Stored items from a collection:
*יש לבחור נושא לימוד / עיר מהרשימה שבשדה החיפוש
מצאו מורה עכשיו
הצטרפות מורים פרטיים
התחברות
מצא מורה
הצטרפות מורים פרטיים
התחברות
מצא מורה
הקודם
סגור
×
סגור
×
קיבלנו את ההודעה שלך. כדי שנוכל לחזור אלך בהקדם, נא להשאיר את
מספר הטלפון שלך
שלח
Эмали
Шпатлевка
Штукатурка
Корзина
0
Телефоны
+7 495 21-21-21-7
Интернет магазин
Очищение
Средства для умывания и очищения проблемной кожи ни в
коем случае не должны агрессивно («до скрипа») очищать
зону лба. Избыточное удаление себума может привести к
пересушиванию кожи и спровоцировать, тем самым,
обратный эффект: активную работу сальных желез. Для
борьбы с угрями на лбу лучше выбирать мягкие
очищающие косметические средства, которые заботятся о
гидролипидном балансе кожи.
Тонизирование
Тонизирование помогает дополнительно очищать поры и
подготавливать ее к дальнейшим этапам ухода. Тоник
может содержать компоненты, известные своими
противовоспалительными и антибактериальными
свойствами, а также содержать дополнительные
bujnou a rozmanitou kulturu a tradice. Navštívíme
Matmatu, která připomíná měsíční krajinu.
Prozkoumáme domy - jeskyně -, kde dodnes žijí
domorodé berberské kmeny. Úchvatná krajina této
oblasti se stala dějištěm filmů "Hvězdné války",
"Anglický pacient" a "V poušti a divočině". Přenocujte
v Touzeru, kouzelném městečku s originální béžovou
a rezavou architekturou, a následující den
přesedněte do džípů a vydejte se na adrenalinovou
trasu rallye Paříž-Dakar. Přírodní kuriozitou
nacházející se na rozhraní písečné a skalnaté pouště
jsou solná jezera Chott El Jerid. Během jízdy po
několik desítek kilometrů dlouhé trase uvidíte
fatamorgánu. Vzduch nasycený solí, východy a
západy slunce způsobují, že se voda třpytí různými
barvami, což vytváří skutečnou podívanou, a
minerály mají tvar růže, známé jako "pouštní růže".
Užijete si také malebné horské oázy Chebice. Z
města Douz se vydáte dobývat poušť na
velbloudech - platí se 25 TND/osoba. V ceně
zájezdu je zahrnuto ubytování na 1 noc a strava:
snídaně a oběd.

Exercise objective:
Switch "Тонизирование" to "Тонирование" everywhere in the listing above, and write out the entire listing again with everything else left the same.

Task output:
*יש לבחור נושא לימוד / עיר מהרשימה שבשדה החיפוש
מצאו מורה עכשיו
הצטרפות מורים פרטיים
התחברות
מצא מורה
הצטרפות מורים פרטיים
התחברות
מצא מורה
הקודם
סגור
×
סגור
×
קיבלנו את ההודעה שלך. כדי שנוכל לחזור אלך בהקדם, נא להשאיר את
מספר הטלפון שלך
שלח
Эмали
Шпатлевка
Штукатурка
Корзина
0
Телефоны
+7 495 21-21-21-7
Интернет магазин
Очищение
Средства для умывания и очищения проблемной кожи ни в
коем случае не должны агрессивно («до скрипа») очищать
зону лба. Избыточное удаление себума может привести к
пересушиванию кожи и спровоцировать, тем самым,
обратный эффект: активную работу сальных желез. Для
борьбы с угрями на лбу лучше выбирать мягкие
очищающие косметические средства, которые заботятся о
гидролипидном балансе кожи.
Тонирование
Тонирование помогает дополнительно очищать поры и
подготавливать ее к дальнейшим этапам ухода. Тоник
может содержать компоненты, известные своими
противовоспалительными и антибактериальными
свойствами, а также содержать дополнительные
bujnou a rozmanitou kulturu a tradice. Navštívíme
Matmatu, která připomíná měsíční krajinu.
Prozkoumáme domy - jeskyně -, kde dodnes žijí
domorodé berberské kmeny. Úchvatná krajina této
oblasti se stala dějištěm filmů "Hvězdné války",
"Anglický pacient" a "V poušti a divočině". Přenocujte
v Touzeru, kouzelném městečku s originální béžovou
a rezavou architekturou, a následující den
přesedněte do džípů a vydejte se na adrenalinovou
trasu rallye Paříž-Dakar. Přírodní kuriozitou
nacházející se na rozhraní písečné a skalnaté pouště
jsou solná jezera Chott El Jerid. Během jízdy po
několik desítek kilometrů dlouhé trase uvidíte
fatamorgánu. Vzduch nasycený solí, východy a
západy slunce způsobují, že se voda třpytí různými
barvami, což vytváří skutečnou podívanou, a
minerály mají tvar růže, známé jako "pouštní růže".
Užijete si také malebné horské oázy Chebice. Z
města Douz se vydáte dobývat poušť na
velbloudech - platí se 25 TND/osoba. V ceně
zájezdu je zahrnuto ubytování na 1 noc a strava:
snídaně a oběd.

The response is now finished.